In a recent interview, Stella told us about her journey as a radio presenter and her experience of working on the NIMFRU project.
What was your motivation for becoming a radio presenter? I had a brother who worked with radio Uganda [National Radio] who inspired me to join broadcasting. I loved the way he would present the news in the local language [Ateso]. I think I have a natural love for media, especially broadcast, that has seen me popular in my locality.
How did the Acautu Akoriok programmes differ from other programmes you work on?
Acautu Akoriok is unique in the sense that farmers share their indigenous knowledge on farming and weather forecasting… Here, farmers were the experts, and the experts [were] moderators. There were live demonstrations on how to do some of the farming activities – for instance, we had a demonstration on nursery bed setting, carried out by both the farmers and the [agricultural officer]. It was an all-inclusive approach that took into consideration wealth, gender, disability and literacy, and programmes followed the seasonal calendar.
How have farmers responded to being recorded for the radio programmes? I must say it was pleasant for all the farmers who participated in the NIMFRU project, with some having their voice on radio for the very first time. They had their ideas and questions on farming shared with farmers across Katakwi district and other parts of Teso sub-region.
What feedback have you received from listeners of Acuatu Akoriok? Katakwi people want the programme to continue, especially during the first rains. During the on-air programmes, many listeners from different districts of Teso like Serere, Amuria, Palisa, Bukedea, Kumi and others expressed interest in having the programme in their districts. Farmers also wanted their questions responded to.
Have you seen any changes in the communities as a result of the Acautu Akoriok radio programmes? Sure, some aspects I have noticed include farmers abandoning bush burning, which previously was a serious activity practised by many farmers. Spacing during planting season is also being observed by farmers; both those who featured in the NIMFRU radio programmes and those who got information from the radio. Tree planting is also being considered, with a lot of support coming from local governments who have gone a step ahead setting bylaws to enforce tree planting. On the negative side, farmers still cannot harvest rainwater because of the cost involved. Katakwi District has been hit by foot and mouth disease that has seen the authorities impose animal quarantine for almost six months. This has made it difficult to assess whether the information farmers got from the NIMFRU radio programmes on livestock production has been observed.

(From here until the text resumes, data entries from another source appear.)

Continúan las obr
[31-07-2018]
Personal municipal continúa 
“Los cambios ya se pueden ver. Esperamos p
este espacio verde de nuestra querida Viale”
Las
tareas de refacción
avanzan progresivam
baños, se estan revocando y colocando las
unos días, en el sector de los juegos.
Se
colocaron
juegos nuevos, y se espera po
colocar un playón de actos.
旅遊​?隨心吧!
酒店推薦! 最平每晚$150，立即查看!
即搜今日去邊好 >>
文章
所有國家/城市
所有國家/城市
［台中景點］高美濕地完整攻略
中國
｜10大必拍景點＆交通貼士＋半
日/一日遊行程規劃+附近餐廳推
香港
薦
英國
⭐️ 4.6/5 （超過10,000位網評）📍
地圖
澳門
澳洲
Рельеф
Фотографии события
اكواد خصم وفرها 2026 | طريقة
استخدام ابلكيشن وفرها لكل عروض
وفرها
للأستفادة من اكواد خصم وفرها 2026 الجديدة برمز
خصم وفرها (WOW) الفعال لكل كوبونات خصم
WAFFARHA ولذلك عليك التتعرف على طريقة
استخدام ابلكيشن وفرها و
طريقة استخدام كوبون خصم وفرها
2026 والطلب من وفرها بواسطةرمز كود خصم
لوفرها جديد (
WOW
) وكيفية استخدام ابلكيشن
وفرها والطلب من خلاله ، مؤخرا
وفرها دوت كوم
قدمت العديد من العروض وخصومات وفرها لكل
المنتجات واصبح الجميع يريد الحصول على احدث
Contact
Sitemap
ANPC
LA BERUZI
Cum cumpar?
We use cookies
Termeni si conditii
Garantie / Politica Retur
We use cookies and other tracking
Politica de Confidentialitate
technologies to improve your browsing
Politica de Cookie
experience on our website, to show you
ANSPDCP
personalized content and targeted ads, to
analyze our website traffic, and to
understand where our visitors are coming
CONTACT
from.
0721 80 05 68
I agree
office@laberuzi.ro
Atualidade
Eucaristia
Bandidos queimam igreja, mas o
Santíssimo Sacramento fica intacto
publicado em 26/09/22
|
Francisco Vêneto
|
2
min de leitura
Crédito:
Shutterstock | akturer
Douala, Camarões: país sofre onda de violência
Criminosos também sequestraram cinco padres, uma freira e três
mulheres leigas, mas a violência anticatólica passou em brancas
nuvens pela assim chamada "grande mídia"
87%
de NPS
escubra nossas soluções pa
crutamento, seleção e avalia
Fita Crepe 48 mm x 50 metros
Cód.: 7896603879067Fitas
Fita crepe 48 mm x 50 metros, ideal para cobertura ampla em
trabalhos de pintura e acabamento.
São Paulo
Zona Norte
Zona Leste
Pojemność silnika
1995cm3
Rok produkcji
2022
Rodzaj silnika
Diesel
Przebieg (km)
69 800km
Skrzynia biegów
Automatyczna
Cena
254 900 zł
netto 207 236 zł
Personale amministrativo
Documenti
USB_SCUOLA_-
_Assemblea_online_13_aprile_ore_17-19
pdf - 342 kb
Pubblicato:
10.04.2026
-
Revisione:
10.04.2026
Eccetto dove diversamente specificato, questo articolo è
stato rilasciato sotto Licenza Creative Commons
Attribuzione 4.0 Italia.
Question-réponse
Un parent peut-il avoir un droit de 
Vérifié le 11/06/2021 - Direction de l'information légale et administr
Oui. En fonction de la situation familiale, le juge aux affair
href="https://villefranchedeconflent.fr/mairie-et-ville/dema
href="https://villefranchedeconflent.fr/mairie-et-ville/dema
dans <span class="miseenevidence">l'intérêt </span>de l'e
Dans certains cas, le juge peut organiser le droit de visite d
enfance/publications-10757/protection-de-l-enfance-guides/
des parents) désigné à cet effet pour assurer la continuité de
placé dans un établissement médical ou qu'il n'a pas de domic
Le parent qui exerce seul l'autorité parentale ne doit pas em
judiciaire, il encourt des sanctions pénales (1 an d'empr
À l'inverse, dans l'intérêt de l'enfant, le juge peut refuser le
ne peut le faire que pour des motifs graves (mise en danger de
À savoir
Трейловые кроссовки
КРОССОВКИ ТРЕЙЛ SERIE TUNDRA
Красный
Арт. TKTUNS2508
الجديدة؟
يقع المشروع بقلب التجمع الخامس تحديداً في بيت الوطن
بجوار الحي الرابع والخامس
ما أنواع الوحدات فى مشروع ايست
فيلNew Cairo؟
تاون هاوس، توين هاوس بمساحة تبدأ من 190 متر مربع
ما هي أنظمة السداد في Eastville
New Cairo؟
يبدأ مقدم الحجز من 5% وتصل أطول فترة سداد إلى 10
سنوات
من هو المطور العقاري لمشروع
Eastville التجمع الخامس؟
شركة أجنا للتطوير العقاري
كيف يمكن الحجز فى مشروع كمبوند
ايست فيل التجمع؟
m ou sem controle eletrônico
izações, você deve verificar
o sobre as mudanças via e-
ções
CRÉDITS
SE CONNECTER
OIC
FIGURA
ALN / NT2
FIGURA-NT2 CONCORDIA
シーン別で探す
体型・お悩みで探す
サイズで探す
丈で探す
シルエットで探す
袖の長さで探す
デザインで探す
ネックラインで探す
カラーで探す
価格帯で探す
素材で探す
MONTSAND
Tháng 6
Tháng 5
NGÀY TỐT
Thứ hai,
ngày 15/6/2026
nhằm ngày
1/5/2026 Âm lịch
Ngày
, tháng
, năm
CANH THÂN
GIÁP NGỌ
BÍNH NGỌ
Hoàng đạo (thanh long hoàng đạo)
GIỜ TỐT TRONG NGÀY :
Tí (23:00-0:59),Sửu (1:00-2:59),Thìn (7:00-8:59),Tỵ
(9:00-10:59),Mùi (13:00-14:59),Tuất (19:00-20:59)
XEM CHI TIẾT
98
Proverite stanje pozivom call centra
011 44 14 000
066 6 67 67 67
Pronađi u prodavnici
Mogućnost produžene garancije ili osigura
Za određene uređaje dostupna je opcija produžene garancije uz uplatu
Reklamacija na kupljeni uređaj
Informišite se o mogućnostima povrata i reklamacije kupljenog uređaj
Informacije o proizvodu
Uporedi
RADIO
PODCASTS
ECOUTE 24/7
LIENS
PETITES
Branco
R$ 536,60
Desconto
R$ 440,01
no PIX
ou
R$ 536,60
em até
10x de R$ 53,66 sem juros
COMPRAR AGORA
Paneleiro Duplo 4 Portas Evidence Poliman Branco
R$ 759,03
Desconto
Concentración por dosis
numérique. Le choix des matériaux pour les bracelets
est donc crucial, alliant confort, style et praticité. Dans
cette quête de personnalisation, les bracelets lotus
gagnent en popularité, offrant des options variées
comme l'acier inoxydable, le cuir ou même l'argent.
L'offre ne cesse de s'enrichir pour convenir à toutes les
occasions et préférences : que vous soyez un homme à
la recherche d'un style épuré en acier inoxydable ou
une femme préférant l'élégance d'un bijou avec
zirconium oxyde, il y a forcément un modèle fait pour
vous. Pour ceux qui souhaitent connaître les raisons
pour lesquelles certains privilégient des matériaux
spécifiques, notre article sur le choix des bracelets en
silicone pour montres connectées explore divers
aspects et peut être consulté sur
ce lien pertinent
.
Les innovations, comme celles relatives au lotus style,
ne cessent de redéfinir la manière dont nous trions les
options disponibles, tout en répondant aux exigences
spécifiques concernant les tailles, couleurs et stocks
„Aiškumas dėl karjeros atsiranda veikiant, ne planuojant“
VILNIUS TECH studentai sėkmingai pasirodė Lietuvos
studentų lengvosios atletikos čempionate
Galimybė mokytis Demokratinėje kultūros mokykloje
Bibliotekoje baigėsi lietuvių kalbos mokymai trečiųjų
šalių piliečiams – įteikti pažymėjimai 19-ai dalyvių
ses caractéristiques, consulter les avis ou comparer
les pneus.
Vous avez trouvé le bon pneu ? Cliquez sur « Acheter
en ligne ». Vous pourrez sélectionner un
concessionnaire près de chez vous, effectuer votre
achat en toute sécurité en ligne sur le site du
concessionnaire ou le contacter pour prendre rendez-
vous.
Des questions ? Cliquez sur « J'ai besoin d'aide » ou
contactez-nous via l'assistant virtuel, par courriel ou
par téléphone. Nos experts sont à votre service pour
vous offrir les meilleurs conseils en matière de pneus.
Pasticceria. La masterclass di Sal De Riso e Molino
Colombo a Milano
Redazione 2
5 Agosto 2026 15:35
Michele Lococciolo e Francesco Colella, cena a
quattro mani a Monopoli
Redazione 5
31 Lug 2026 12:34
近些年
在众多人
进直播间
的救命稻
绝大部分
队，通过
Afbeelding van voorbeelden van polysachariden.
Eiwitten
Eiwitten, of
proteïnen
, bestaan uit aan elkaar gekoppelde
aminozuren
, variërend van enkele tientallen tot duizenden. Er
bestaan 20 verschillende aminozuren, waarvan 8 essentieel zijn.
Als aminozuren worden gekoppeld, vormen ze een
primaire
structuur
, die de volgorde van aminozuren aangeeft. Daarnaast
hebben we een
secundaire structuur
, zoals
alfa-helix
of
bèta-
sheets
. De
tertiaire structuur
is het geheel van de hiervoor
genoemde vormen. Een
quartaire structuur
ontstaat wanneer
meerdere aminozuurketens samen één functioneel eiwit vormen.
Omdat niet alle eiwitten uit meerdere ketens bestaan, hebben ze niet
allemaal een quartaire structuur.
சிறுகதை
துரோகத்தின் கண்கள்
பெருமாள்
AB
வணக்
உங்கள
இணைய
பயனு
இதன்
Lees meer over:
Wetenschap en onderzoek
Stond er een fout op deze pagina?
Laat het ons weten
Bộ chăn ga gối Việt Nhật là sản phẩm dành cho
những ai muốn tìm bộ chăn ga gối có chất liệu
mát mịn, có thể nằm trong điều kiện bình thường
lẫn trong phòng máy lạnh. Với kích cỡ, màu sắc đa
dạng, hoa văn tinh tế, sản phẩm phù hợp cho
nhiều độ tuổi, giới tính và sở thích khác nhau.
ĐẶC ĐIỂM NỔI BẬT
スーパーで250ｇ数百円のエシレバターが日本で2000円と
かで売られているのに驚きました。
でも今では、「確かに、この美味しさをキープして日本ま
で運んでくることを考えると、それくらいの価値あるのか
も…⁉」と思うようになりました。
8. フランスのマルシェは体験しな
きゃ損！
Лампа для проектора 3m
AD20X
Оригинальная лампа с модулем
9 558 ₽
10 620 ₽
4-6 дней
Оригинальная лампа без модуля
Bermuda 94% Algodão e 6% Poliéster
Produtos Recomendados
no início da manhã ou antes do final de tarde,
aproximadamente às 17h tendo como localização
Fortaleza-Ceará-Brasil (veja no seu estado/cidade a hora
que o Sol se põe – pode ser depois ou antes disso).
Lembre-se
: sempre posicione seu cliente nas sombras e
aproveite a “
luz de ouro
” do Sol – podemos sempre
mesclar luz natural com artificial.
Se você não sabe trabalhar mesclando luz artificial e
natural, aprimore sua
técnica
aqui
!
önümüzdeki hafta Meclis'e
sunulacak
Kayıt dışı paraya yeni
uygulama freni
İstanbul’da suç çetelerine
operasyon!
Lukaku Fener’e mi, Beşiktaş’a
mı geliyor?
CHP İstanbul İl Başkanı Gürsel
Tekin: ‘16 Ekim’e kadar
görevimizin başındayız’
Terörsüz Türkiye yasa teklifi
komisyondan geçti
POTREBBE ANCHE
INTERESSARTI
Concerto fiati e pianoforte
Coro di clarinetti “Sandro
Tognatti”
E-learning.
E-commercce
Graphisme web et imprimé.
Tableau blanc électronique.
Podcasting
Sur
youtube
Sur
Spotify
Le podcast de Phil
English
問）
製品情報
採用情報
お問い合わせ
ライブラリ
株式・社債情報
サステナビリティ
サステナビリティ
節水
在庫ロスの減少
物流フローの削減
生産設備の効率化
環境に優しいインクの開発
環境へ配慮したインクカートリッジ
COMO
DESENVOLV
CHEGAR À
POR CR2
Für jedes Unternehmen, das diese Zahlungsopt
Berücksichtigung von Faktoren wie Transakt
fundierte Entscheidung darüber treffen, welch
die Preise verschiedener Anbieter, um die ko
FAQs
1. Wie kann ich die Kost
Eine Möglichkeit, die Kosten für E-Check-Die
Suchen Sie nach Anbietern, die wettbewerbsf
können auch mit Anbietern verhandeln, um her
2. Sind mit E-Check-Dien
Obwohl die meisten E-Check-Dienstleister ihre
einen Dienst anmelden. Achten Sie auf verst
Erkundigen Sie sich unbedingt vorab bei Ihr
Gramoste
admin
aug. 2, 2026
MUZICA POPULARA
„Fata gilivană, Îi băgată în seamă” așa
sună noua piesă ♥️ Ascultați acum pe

Has involvement in the project given you any opportunities on a personal level?
Wow! I must say as a broadcaster, I am the number one beneficiary of the project in that I have been able to broaden my knowledge on farming techniques. I can now give information on a variety of topics handled by the NIMFRU project with great confidence! Am proud to say I receive calls from some listeners who ask questions on some of the topics covered. For example, someone reached me by phone to ask how to grow mushrooms – honestly, I am glad I was able to assist by sharing facts from the [programmes] on mushroom growing. I was also able to interact with many agricultural officers, health experts and district leadership of Katakwi, which now makes it easier for me to reach any of them for assistance in carrying out my duties. Honestly, I enjoyed every bit of the time we had in the field.
What one message would you like to give the listeners of Acautu Akoriok? They should embrace better farming methods and increase uptake of alternative subsistence and livelihood activities, such as mushroom growing and poultry keeping.
Finally, this is a challenging time for everyone. Can you tell us a bit about how you and ETOP FM are responding to the COVID-19 pandemic?
At ETOP, we try to observe the measures set by the Ministry of Health, whose information we share with our audience. Besides that, we work closely with health experts at different levels in the crucial role of dissemination of health information and increased awareness about COVID-19. Through the same experts we are also trying to change people’s attitudes and behaviour to help them to keep safe from COVID-19. We also made it a point that people get first-hand information each time the Head of State gives a national address on COVID-19. All our discussions on-air [now] are around COVID-19.
24 individual episodes of Akautu Akoriok were broadcast over the six-month pilot to approximately 67,000 people across the rural areas of Katakwi District. Topics covered by the radio programmes included weather forecasting, common cattle diseases, post-harvest handling and storage of crops, HIV and Aids, nutrition, soil fertility, crop rotation, bush burning and the production of alternative crops such as mushrooms, upland rice and sunflowers.